- **The problem**:
Show each line in the listing below that contains the string "dari". Matches must have the same case.

Extracted data listing:
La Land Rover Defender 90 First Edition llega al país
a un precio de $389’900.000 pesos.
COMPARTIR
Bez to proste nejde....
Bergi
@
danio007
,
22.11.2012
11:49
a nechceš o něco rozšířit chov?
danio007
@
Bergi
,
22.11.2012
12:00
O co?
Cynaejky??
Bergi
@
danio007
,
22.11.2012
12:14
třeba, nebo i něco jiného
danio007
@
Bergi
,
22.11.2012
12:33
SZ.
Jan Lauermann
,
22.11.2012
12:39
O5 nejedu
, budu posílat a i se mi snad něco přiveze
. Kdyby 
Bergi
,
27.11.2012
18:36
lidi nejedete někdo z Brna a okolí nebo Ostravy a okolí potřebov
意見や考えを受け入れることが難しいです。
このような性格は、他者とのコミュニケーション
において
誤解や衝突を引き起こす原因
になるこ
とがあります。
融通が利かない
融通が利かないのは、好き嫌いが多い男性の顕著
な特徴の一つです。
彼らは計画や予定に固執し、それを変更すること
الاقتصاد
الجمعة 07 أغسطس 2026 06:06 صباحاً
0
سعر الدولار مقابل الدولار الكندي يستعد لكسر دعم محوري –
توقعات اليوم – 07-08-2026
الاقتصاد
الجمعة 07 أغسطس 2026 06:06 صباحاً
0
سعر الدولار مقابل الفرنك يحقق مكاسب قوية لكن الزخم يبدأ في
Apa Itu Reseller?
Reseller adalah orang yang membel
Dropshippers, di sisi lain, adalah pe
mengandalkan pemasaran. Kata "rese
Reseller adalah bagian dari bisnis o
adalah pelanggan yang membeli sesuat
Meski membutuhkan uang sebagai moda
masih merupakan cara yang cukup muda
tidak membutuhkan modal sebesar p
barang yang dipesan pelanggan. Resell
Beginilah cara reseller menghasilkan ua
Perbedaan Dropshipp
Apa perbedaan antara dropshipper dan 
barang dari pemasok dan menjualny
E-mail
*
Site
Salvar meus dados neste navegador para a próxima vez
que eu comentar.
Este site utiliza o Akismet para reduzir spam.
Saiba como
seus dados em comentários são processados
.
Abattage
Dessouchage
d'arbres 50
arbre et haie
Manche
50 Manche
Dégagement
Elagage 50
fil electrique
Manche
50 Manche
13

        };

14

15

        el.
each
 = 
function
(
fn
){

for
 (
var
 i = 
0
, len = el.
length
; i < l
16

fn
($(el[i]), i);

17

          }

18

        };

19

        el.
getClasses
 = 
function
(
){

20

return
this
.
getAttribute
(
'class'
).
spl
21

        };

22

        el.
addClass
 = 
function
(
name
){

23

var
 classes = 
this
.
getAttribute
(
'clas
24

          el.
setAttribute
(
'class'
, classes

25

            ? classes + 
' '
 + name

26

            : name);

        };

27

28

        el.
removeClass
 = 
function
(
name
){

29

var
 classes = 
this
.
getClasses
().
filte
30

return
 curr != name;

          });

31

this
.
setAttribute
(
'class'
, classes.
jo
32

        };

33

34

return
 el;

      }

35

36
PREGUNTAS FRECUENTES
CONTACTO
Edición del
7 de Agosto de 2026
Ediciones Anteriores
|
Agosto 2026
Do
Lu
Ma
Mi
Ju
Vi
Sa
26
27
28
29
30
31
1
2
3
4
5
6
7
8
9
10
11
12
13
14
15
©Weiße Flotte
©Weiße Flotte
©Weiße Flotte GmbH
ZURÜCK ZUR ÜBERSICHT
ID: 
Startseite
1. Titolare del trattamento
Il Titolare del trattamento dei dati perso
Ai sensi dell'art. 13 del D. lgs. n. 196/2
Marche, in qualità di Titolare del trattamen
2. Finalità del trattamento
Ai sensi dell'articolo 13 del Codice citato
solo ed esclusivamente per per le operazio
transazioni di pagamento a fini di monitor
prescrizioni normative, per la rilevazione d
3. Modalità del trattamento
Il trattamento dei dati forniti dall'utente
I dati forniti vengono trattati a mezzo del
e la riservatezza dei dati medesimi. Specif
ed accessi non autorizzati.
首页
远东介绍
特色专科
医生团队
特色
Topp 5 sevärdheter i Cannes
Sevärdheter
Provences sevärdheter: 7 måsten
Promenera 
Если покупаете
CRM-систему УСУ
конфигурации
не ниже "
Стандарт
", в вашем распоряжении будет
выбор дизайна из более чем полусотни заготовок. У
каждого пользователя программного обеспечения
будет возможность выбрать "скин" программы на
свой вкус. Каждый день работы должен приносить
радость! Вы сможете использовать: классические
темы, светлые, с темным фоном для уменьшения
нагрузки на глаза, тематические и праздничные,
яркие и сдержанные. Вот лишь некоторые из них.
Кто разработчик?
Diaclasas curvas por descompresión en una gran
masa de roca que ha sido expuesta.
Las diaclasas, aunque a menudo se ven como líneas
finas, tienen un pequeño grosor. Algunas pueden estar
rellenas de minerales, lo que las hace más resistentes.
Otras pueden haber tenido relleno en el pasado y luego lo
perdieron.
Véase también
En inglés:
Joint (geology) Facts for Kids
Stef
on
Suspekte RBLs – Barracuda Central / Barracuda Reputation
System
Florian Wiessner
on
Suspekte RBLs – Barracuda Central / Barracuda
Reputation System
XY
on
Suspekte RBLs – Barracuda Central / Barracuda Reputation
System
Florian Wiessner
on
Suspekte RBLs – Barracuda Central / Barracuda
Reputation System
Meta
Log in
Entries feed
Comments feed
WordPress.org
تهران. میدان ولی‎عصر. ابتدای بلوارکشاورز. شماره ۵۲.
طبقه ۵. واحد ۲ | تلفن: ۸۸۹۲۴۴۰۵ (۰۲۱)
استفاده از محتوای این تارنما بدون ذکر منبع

- **Response area**:
Reseller adalah bagian dari bisnis o
barang dari pemasok dan menjualny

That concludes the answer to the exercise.